Re: .qual File Writing Complication
by BrowserUk (Patriarch) on Jul 09, 2010 at 06:42 UTC
    seq doesn't validate with [0-9A-Za-z\*\-\.=~\\/\?], mismatch is , , , + , , +, , , , , , , , , , , , , , , , , , , , , , , , , , , , , , , , , , , + , , , , , + , , , , , , , , , , , , , , , , , , , , , , , , , , , , , , , , , , +, , , , , +, , , , , , , , , , , , , , , , , , , , , , , , , , , , , , , , , , , + , , , , , + , , , , , , , , , , , , , , , , , , , , , , , , , , , , , , , ,

    Hm. Seems fairly obvious given the comprehensive feed back. You are attempting to write a ".qual file" with APIs intended for writing FASTA files. FASTA sequences do not contain spaces. (Apparently) ".qual" data does.

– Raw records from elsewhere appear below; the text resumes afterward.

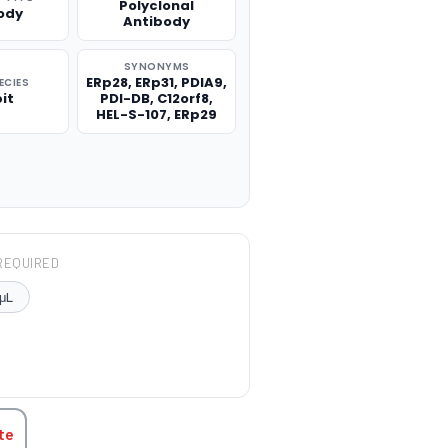
Polyclonal
ody
Antibody
SYNONYMS
ERp28, ERp31, PDIA9,
ECIES
it
PDI-DB, C12orf8,
HEL-S-107, ERp29
REQUIRED
μL
TITY:
te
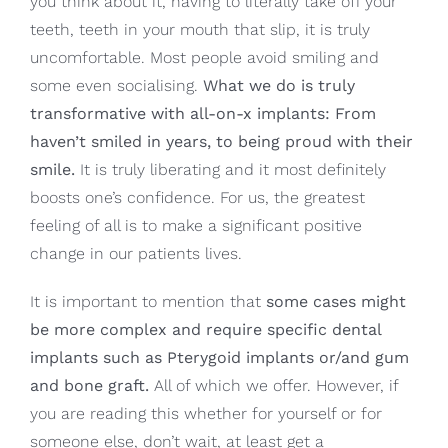
you think about it, having to literally take off your
teeth, teeth in your mouth that slip, it is truly
uncomfortable. Most people avoid smiling and
some even socialising.
What we do is truly
transformative with all-on-x implants: From
haven’t smiled in years, to being proud with their
smile.
It is truly liberating and it most definitely
boosts one’s confidence. For us, the greatest
feeling of all is to make a significant positive
change in our patients lives.
It is important to mention that
some cases might
be more complex and require specific dental
implants such as Pterygoid implants or/and gum
and bone graft.
All of which we offer. However, if
you are reading this whether for yourself or for
someone else, don’t wait, at least get a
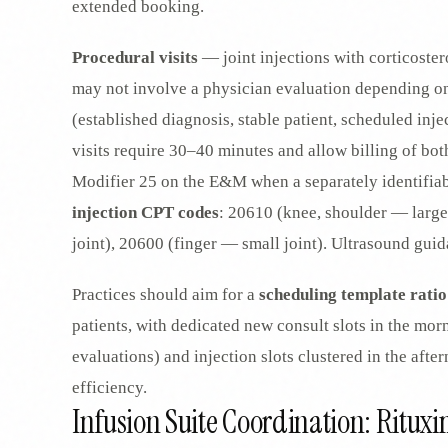
extended booking.
Procedural visits
— joint injections with corticoster
may not involve a physician evaluation depending on 
(established diagnosis, stable patient, scheduled inj
visits require 30–40 minutes and allow billing of b
Modifier 25 on the E&M when a separately identifiab
injection CPT codes
: 20610 (knee, shoulder — large
joint), 20600 (finger — small joint). Ultrasound gu
Practices should aim for a
scheduling template ratio
patients, with dedicated new consult slots in the mo
evaluations) and injection slots clustered in the aft
efficiency.
Infusion Suite Coordination: Ritu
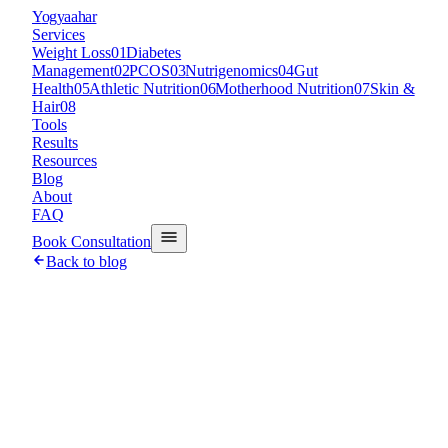
Y
ogyaahar
Services
Weight Loss
01
Diabetes
Management
02
PCOS
03
Nutrigenomics
04
Gut
Health
05
Athletic Nutrition
06
Motherhood Nutrition
07
Skin &
Hair
08
Tools
Results
Resources
Blog
About
FAQ
Book Consultation
Back to blog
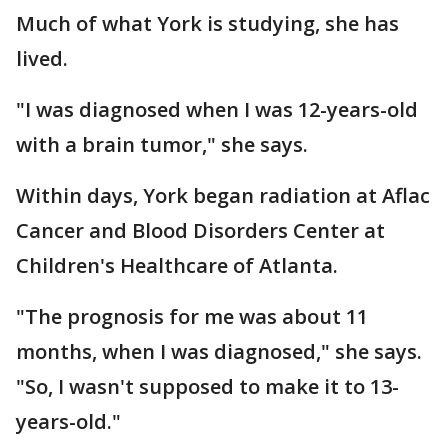
Much of what York is studying, she has
lived.
"I was diagnosed when I was 12-years-old
with a brain tumor," she says.
Within days, York began radiation at Aflac
Cancer and Blood Disorders Center at
Children's Healthcare of Atlanta.
"The prognosis for me was about 11
months, when I was diagnosed," she says.
"So, I wasn't supposed to make it to 13-
years-old."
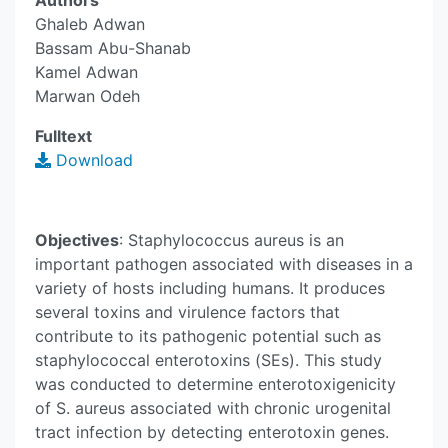
Authors
Ghaleb Adwan
Bassam Abu-Shanab
Kamel Adwan
Marwan Odeh
Fulltext
Download
Objectives
: Staphylococcus aureus is an
important pathogen associated with diseases in a
variety of hosts including humans. It produces
several toxins and virulence factors that
contribute to its pathogenic potential such as
staphylococcal enterotoxins (SEs). This study
was conducted to determine enterotoxigenicity
of S. aureus associated with chronic urogenital
tract infection by detecting enterotoxin genes.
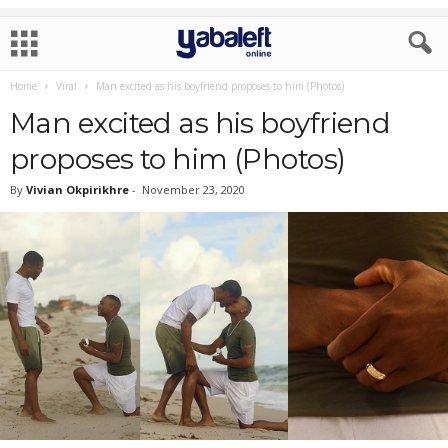
Home
Viral
Man excited as his boyfriend proposes to him (Photos)
Man excited as his boyfriend
proposes to him (Photos)
By
Vivian Okpirikhre
-
November 23, 2020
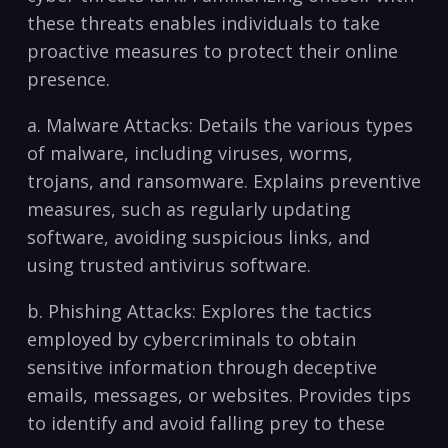
these threats enables individuals to ‌take
proactive measures to protect their online ​
presence.⁢
a. ⁤Malware Attacks: Details the various ⁣types
of malware, including viruses, worms,
trojans, and ransomware. Explains preventive
‍measures, such as regularly updating
software, avoiding ‌suspicious links, and
using ‌trusted ‍antivirus software.
b. Phishing Attacks: Explores the tactics
employed by cybercriminals to obtain
sensitive information through deceptive
emails, messages, or websites. Provides ⁢tips
to identify and avoid falling prey to these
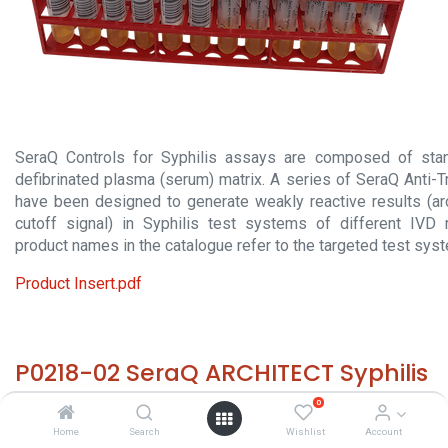
SeraQ Controls for Syphilis assays are composed of stan
defibrinated plasma (serum) matrix. A series of SeraQ Anti-
have been designed to generate weakly reactive results (a
cutoff signal) in Syphilis test systems of different IVD 
product names in the catalogue refer to the targeted test sys
Product Insert.pdf
P0218-02 SeraQ ARCHITECT Syphilis
(10x 2 mL)
0
Home
Search
Wishlist
Account
HS 30029000 - Size: 10x 2 mL - required temp. -20° C. -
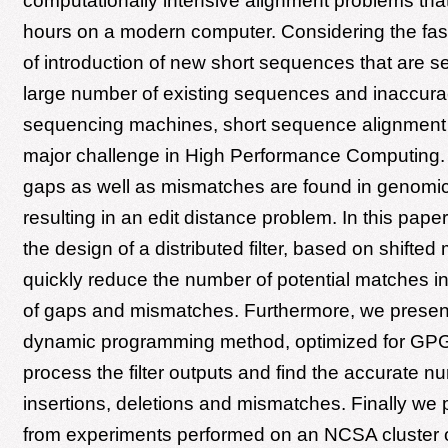
computationally intensive alignment problems th
hours on a modern computer. Considering the fast
of introduction of new short sequences that are 
large number of existing sequences and inaccurac
sequencing machines, short sequence alignmen
major challenge in High Performance Computing. 
gaps as well as mismatches are found in genomi
resulting in an edit distance problem. In this pap
the design of a distributed filter, based on shifted
quickly reduce the number of potential matches i
of gaps and mismatches. Furthermore, we present
dynamic programming method, optimized for GPG
process the filter outputs and find the accurate n
insertions, deletions and mismatches. Finally we 
from experiments performed on an NCSA cluster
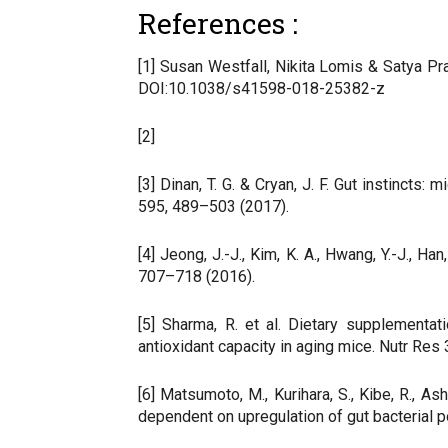
References :
[1] Susan Westfall, Nikita Lomis & Satya Pr
DOI:10.1038/s41598-018-25382-z
[2]
[3] Dinan, T. G. & Cryan, J. F. Gut instinct
595, 489–503 (2017).
[4] Jeong, J.-J., Kim, K. A., Hwang, Y.-J., 
707–718 (2016).
[5] Sharma, R. et al. Dietary supplement
antioxidant capacity in aging mice. Nutr Res
[6] Matsumoto, M., Kurihara, S., Kibe, R., 
dependent on upregulation of gut bacterial 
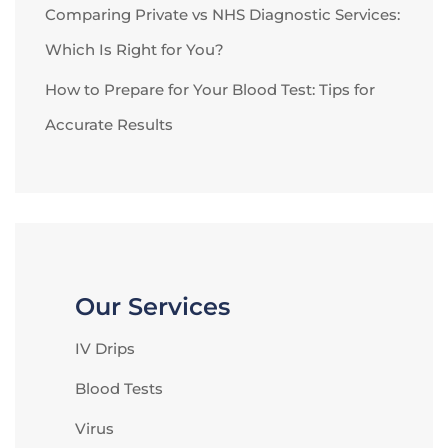
Comparing Private vs NHS Diagnostic Services:
Which Is Right for You?
How to Prepare for Your Blood Test: Tips for
Accurate Results
Our Services
IV Drips
Blood Tests
Virus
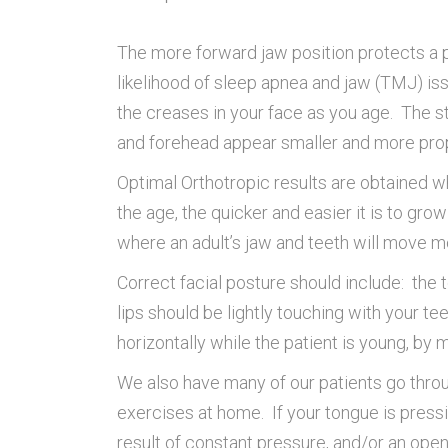
The more forward jaw position protects a pe
likelihood of sleep apnea and jaw (TMJ) is
the creases in your face as you age. The s
and forehead appear smaller and more prop
Optimal Orthotropic results are obtained w
the age, the quicker and easier it is to gro
where an adult’s jaw and teeth will move mo
Correct facial posture should include: the 
lips should be lightly touching with your te
horizontally while the patient is young, by
We also have many of our patients go throu
exercises at home. If your tongue is pressin
result of constant pressure, and/or an ope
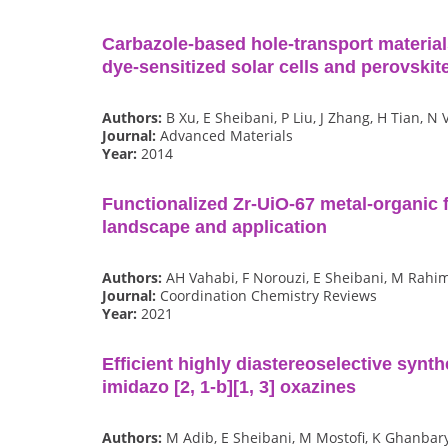
Carbazole‐based hole‐transport materials 
dye‐sensitized solar cells and perovskite
Authors:
B Xu, E Sheibani, P Liu, J Zhang, H Tian, N 
Journal:
Advanced Materials
Year:
2014
Functionalized Zr-UiO-67 metal-organic 
landscape and application
Authors:
AH Vahabi, F Norouzi, E Sheibani, M Rahi
Journal:
Coordination Chemistry Reviews
Year:
2021
Efficient highly diastereoselective synth
imidazo [2, 1-b][1, 3] oxazines
Authors:
M Adib, E Sheibani, M Mostofi, K Ghanbar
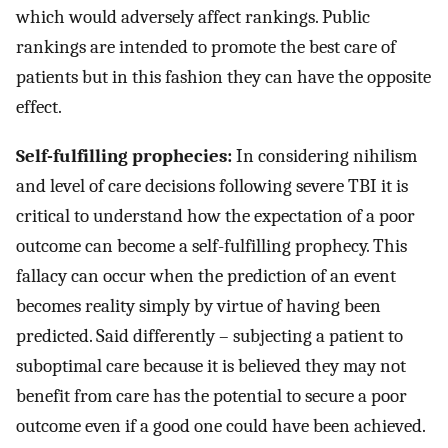
which would adversely affect rankings. Public
rankings are intended to promote the best care of
patients but in this fashion they can have the opposite
effect.
Self-fulfilling prophecies:
In considering nihilism
and level of care decisions following severe TBI it is
critical to understand how the expectation of a poor
outcome can become a self-fulfilling prophecy. This
fallacy can occur when the prediction of an event
becomes reality simply by virtue of having been
predicted. Said differently – subjecting a patient to
suboptimal care because it is believed they may not
benefit from care has the potential to secure a poor
outcome even if a good one could have been achieved.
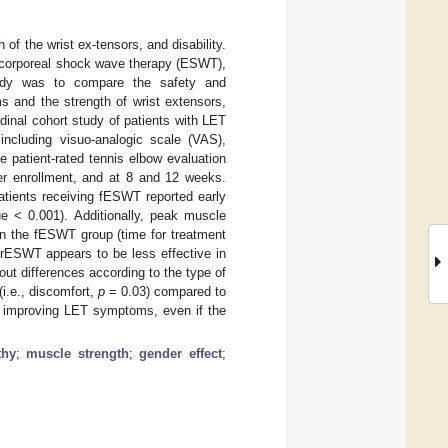
of the wrist ex-tensors, and disability.
racorporeal shock wave therapy (ESWT),
tudy was to compare the safety and
 and the strength of wrist extensors,
udinal cohort study of patients with LET
including visuo-analogic scale (VAS),
 patient-rated tennis elbow evaluation
ter enrollment, and at 8 and 12 weeks.
atients receiving fESWT reported early
ue < 0.001). Additionally, peak muscle
in the fESWT group (time for treatment
, rESWT appears to be less effective in
t differences according to the type of
i.e., discomfort,
p
= 0.03) compared to
 improving LET symptoms, even if the
thy
;
muscle strength
;
gender effect
;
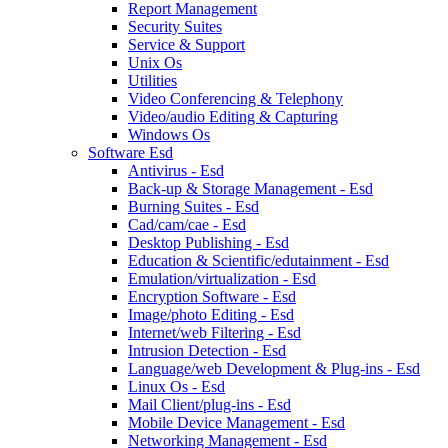
Report Management
Security Suites
Service & Support
Unix Os
Utilities
Video Conferencing & Telephony
Video/audio Editing & Capturing
Windows Os
Software Esd
Antivirus - Esd
Back-up & Storage Management - Esd
Burning Suites - Esd
Cad/cam/cae - Esd
Desktop Publishing - Esd
Education & Scientific/edutainment - Esd
Emulation/virtualization - Esd
Encryption Software - Esd
Image/photo Editing - Esd
Internet/web Filtering - Esd
Intrusion Detection - Esd
Language/web Development & Plug-ins - Esd
Linux Os - Esd
Mail Client/plug-ins - Esd
Mobile Device Management - Esd
Networking Management - Esd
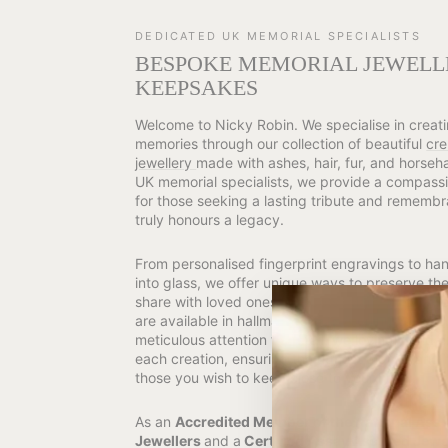
DEDICATED UK MEMORIAL SPECIALISTS
BESPOKE MEMORIAL JEWELL
KEEPSAKES
Welcome to Nicky Robin. We specialise in creati
memories through our collection of beautiful
cre
jewellery
made with ashes, hair, fur, and horseh
UK memorial specialists, we provide a compassi
for those seeking a lasting tribute and remembr
truly honours a legacy.
From personalised fingerprint engravings to h
into glass, we offer unique ways to preserve t
share with loved ones and pets. Many of our me
are available in hallmarked 925 Sterling Silver o
meticulous attention to detail, we lovingly and 
each creation, ensuring the utmost dignity and 
those you wish to keep close to your heart.
As an
Accredited Member of the National Asso
Jewellers
and a
Certified Assay Assured Jewell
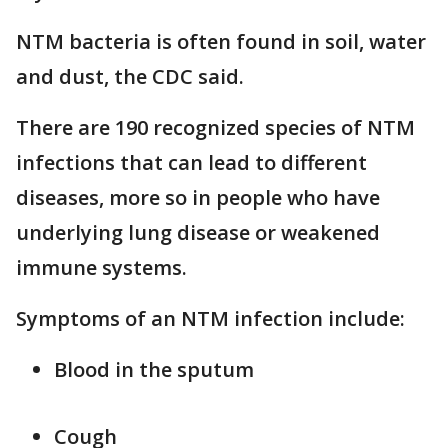
NTM bacteria is often found in soil, water
and dust, the CDC said.
There are 190 recognized species of NTM
infections that can lead to different
diseases, more so in people who have
underlying lung disease or weakened
immune systems.
Symptoms of an NTM infection include:
Blood in the sputum
Cough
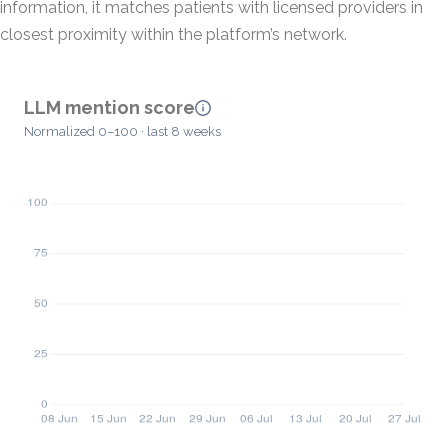
information, it matches patients with licensed providers in
closest proximity within the platform’s network.
LLM mention score
Normalized 0–100 · last 8 weeks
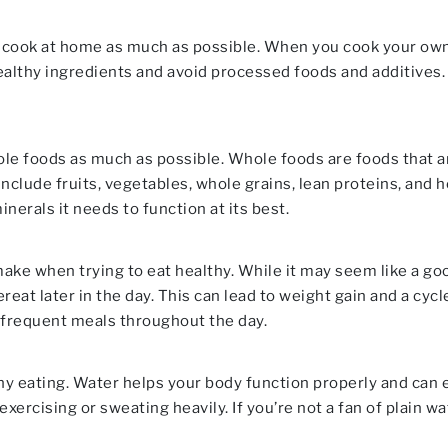
to cook at home as much as possible. When you cook your ow
althy ingredients and avoid processed foods and additives.
ole foods as much as possible. Whole foods are foods that 
nclude fruits, vegetables, whole grains, lean proteins, and 
nerals it needs to function at its best.
 when trying to eat healthy. While it may seem like a good w
eat later in the day. This can lead to weight gain and a cycl
 frequent meals throughout the day.
hy eating. Water helps your body function properly and can e
xercising or sweating heavily. If you’re not a fan of plain wat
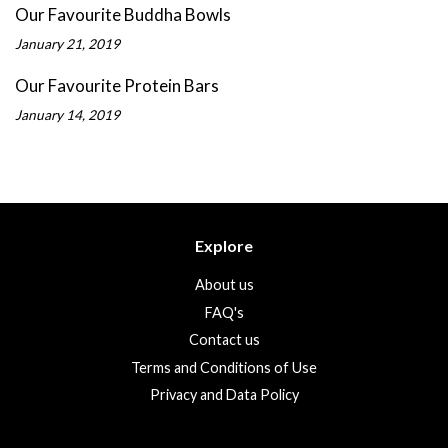
Our Favourite Buddha Bowls
January 21, 2019
Our Favourite Protein Bars
January 14, 2019
Explore
About us
FAQ's
Contact us
Terms and Conditions of Use
Privacy and Data Policy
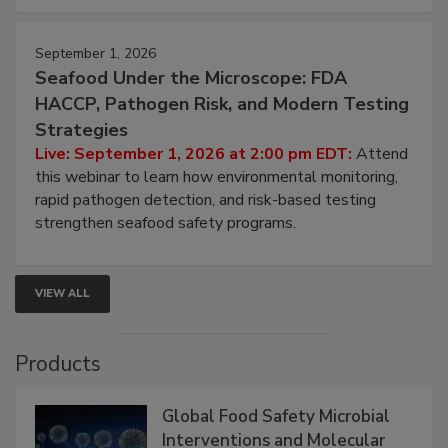
September 1, 2026
Seafood Under the Microscope: FDA
HACCP, Pathogen Risk, and Modern Testing
Strategies
Live: September 1, 2026 at 2:00 pm EDT:
Attend
this webinar to learn how environmental monitoring,
rapid pathogen detection, and risk-based testing
strengthen seafood safety programs.
VIEW ALL
Products
Global Food Safety Microbial
Interventions and Molecular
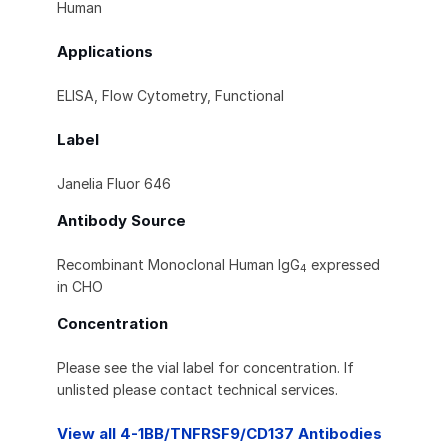
Human
Applications
ELISA, Flow Cytometry, Functional
Label
Janelia Fluor 646
Antibody Source
Recombinant Monoclonal Human IgG
expressed
4
in CHO
Concentration
Please see the vial label for concentration. If
unlisted please contact technical services.
View all 4-1BB/TNFRSF9/CD137 Antibodies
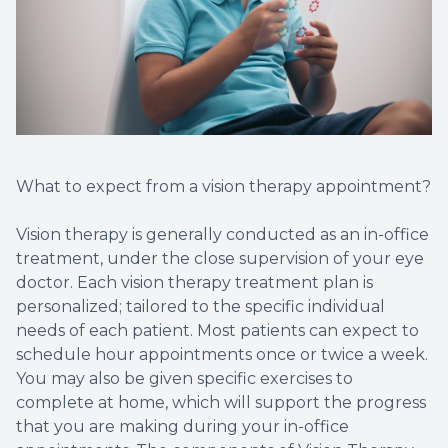
What to expect from a vision therapy appointment?
Vision therapy is generally conducted as an in-office
treatment, under the close supervision of your eye
doctor. Each vision therapy treatment plan is
personalized; tailored to the specific individual
needs of each patient. Most patients can expect to
schedule hour appointments once or twice a week.
You may also be given specific exercises to
complete at home, which will support the progress
that you are making during your in-office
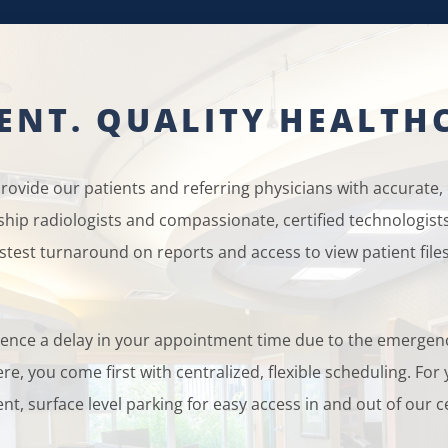
IENT. QUALITY HEALTH
ovide our patients and referring physicians with accurate, e
wship radiologists and compassionate, certified technologis
stest turnaround on reports and access to view patient files
erience a delay in your appointment time due to the emerge
re, you come first with centralized, flexible scheduling. Fo
nt, surface level parking for easy access in and out of our c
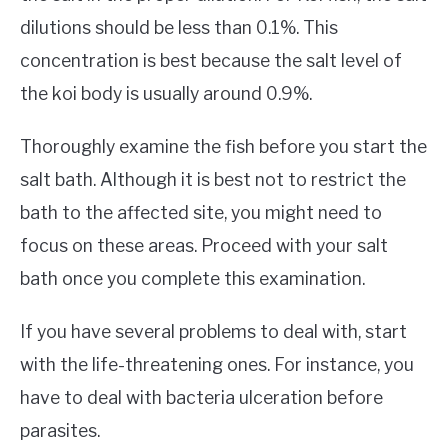
dilutions should be less than 0.1%. This
concentration is best because the salt level of
the koi body is usually around 0.9%.
Thoroughly examine the fish before you start the
salt bath. Although it is best not to restrict the
bath to the affected site, you might need to
focus on these areas. Proceed with your salt
bath once you complete this examination.
If you have several problems to deal with, start
with the life-threatening ones. For instance, you
have to deal with bacteria ulceration before
parasites.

    That's what the regex defines and all the commas above are. They are delimiting the errant spaces between your qual data values.

    The solution: Don't use O'Woe engineered modules.


    Examine what is said, not who speaks -- Silence betokens consent -- Love the truth but pardon error.
    "Science is about questioning the status quo. Questioning authority".
    In the absence of evidence, opinion is indistinguishable from prejudice.
Re: .qual File Writing Complication
by cjfields (Novice) on Jul 11, 2010 at 20:49 UTC
    Questions for BioPerl should be directed to the BioPerl mailing list, which is indicated in the BioPerl documentation. Hard to say what's occurring there w/o code, though (can't tell how you're trying to create the Bio::Seq::Quality object).
      While this is an option it is not a 'should', there are many monks in here who know BioPerl so we are just opening another gate annexed to the mailing list you are speaking about...

      All Perl related questions are welcome and BioPerl is Perl wrapped up in modules....

        True, this is an option and isn't meant to slight Perlmonks. My point is the code documentation for this module, as well as all BioPerl modules, indicates where questions for BioPerl are normally directed. BioPerl developers (of which I am one) might be able to respond more directly there, and one might even reach the developer responsible for the code in this case.